Design Applications of Frequency Analysis

In many practical problems the natural frequencies and mode shapes are all that are required. Designers use modal analyses to determine if there are any natural frequencies within the range of operation. Alternatively, measured mode shapes and natural frequencies of a structure can be compared with those predicted by FEA in a condition monitoring program to verify structural integrity.

There are also situations where the response of the structure to a particular forcing excitation is required. This is usually found using a technique known as modal superposition. The overall response is described in terms of a sum of modal responses, with the contribution of a particular mode given by the proximity of the forcing frequency to the natural frequency and the amount of damping present in the system. The response is dominated by modes close to the excitation frequency and therefore the modal series is often truncated to reduce computation. Modal superposition methods can only be applied in applications with a harmonic excitation, otherwise the response becomes non-linear & cannot be solved using the eigenvalue extraction approach.

The results from a forced harmonic analysis can be used to determine whether the displacement of a particular structure is within acceptable limits. By calculating the stress induced by the vibration it is also possible to predict the fatigue life of a particular component.

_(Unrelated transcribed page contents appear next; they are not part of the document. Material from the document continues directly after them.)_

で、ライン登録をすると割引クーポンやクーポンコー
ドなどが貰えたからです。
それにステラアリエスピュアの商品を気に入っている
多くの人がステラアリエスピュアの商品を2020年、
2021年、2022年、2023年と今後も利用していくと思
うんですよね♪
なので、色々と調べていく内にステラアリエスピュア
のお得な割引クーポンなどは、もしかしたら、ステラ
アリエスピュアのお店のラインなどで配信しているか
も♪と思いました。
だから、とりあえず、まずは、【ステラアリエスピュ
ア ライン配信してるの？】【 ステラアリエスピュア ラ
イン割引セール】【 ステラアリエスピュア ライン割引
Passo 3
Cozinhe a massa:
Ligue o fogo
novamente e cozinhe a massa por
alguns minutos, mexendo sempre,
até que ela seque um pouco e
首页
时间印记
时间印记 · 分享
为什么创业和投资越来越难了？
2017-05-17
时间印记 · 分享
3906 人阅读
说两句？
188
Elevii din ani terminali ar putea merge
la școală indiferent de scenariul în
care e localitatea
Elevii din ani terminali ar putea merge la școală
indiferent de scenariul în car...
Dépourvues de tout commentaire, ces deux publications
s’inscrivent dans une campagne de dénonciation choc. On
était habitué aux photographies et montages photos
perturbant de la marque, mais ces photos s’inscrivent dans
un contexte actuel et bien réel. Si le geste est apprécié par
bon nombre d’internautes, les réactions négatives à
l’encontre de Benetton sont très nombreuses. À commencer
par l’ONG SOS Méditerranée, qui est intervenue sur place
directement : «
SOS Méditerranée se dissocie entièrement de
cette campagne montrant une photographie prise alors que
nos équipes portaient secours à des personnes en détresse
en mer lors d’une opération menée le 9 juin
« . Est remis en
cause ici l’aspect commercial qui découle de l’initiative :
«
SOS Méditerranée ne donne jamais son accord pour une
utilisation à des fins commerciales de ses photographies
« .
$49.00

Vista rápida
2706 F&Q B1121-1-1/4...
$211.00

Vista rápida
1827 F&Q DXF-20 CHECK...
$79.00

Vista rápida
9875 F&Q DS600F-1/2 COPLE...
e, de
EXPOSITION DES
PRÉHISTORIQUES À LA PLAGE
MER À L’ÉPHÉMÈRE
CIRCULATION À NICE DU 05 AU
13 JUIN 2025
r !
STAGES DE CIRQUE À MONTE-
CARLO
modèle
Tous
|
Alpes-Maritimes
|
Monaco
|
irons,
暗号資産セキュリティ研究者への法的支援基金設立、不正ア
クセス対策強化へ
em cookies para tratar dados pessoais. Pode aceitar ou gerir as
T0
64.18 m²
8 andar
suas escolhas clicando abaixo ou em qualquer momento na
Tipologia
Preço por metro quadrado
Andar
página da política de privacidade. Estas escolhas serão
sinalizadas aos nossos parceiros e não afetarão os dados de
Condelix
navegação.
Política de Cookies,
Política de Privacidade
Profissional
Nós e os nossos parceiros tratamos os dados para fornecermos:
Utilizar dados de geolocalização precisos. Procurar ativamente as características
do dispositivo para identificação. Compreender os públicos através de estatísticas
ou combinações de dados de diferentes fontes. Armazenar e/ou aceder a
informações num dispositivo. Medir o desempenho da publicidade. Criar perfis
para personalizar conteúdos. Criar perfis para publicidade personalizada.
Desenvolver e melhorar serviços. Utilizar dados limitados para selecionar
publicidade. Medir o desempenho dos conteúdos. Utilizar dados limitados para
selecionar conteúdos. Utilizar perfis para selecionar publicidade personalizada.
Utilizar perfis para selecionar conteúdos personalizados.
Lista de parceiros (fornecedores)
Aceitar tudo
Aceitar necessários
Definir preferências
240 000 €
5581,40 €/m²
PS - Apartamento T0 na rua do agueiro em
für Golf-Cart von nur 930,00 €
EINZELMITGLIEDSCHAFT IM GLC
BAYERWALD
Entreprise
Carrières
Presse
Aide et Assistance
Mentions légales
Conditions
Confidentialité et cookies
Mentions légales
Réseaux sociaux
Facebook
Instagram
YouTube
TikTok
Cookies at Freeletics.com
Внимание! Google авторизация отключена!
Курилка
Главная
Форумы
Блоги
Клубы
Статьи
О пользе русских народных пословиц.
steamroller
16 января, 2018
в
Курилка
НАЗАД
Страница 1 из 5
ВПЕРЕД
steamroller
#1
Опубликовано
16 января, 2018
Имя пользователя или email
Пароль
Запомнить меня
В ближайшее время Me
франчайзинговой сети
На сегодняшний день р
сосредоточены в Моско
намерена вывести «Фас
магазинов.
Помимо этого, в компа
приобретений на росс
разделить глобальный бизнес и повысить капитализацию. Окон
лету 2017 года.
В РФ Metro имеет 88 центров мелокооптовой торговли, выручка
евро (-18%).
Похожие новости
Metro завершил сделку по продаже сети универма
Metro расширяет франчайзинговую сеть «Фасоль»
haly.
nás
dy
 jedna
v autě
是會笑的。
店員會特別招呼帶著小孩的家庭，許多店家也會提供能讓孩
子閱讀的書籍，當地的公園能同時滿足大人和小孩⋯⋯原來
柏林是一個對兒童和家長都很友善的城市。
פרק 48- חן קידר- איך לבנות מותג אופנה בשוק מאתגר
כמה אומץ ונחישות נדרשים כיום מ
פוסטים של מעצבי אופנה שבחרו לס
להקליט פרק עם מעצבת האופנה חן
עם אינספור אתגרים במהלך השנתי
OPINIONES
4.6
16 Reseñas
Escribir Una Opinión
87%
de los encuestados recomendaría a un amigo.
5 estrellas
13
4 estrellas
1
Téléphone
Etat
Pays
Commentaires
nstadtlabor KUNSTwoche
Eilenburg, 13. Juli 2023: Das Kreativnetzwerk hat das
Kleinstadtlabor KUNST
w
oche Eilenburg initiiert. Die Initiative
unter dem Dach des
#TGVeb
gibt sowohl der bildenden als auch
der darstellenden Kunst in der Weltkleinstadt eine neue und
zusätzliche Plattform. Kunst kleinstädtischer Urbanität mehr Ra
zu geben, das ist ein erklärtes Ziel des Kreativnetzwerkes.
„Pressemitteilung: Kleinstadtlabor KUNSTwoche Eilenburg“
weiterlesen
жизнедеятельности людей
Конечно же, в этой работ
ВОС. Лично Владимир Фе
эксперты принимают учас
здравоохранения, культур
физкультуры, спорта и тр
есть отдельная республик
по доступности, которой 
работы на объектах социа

How Eigenvalues are Extracted

Having discretised the component (continuum) into elements and described the variation of the displacement within each element, the kinetic and potential energy of the structure are the calculated to find the natural frequencies and mode shapes in terms of various nodal values. Numerically this equates to solving an eigenvalue problem expressed in terms of mass and stiffness matrices. You will remember from elementary engineering mathematics that once the eigenvalues are known, the eigenvectors may be evaluated.